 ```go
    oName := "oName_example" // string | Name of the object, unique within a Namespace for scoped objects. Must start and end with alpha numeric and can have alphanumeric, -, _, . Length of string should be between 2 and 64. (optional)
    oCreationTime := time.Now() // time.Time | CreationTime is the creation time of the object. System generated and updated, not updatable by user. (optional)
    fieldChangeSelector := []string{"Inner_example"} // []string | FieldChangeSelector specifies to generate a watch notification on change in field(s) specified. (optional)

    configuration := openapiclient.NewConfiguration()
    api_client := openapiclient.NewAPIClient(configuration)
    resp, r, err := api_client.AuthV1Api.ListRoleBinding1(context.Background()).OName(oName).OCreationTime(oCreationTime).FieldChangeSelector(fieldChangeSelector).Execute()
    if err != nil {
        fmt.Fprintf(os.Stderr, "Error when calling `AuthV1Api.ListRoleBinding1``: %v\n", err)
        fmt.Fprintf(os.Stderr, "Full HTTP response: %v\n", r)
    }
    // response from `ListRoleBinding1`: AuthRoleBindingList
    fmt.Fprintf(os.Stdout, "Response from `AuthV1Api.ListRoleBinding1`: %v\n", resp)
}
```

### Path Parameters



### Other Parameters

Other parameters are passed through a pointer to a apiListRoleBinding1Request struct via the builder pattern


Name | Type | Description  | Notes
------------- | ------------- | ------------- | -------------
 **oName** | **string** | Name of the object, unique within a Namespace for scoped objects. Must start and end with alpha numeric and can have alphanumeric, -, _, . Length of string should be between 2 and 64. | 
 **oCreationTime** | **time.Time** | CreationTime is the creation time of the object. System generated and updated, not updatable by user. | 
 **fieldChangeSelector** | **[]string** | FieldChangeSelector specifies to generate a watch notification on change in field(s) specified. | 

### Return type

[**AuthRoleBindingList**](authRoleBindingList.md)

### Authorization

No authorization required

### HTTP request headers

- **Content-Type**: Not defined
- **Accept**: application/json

________________________________________

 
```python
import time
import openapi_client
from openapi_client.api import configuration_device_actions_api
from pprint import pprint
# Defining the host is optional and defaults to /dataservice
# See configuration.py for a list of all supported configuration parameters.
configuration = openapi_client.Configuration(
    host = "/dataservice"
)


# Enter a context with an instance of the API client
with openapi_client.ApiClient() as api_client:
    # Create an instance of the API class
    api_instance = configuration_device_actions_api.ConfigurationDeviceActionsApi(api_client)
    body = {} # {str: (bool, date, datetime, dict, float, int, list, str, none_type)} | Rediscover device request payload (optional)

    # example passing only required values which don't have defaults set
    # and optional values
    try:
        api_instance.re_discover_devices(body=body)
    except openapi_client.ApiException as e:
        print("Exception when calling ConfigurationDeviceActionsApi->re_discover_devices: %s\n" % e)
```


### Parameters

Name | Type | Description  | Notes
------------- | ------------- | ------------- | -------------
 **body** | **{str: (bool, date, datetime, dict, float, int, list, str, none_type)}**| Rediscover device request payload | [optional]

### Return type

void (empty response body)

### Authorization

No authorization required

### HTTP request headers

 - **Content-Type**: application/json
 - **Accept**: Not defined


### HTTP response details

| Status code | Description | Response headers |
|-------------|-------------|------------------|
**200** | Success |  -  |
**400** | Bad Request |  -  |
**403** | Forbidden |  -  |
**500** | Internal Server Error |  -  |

________________________________________

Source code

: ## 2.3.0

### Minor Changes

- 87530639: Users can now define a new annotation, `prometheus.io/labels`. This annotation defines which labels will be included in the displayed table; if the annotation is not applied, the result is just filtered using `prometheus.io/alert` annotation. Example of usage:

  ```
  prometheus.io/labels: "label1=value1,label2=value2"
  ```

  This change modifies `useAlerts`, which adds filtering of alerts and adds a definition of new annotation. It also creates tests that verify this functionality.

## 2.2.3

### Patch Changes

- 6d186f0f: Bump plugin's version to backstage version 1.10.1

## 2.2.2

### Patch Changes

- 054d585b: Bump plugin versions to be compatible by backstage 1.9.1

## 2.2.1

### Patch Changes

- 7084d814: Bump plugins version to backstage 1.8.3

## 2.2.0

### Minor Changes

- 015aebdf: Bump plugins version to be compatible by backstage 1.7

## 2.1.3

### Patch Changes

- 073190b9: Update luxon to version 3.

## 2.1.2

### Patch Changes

________________________________________

• **Task statement**: All that is wanted is an exact copy of the lines above from the one with "- **Content-Type**: application/json" through the one with "Bad Request |", with both ends included.

• **Response for this exercise**:
 - **Content-Type**: application/json
 - **Accept**: Not defined


### HTTP response details

| Status code | Description | Response headers |
|-------------|-------------|------------------|
**200** | Success |  -  |
**400** | Bad Request |  -  |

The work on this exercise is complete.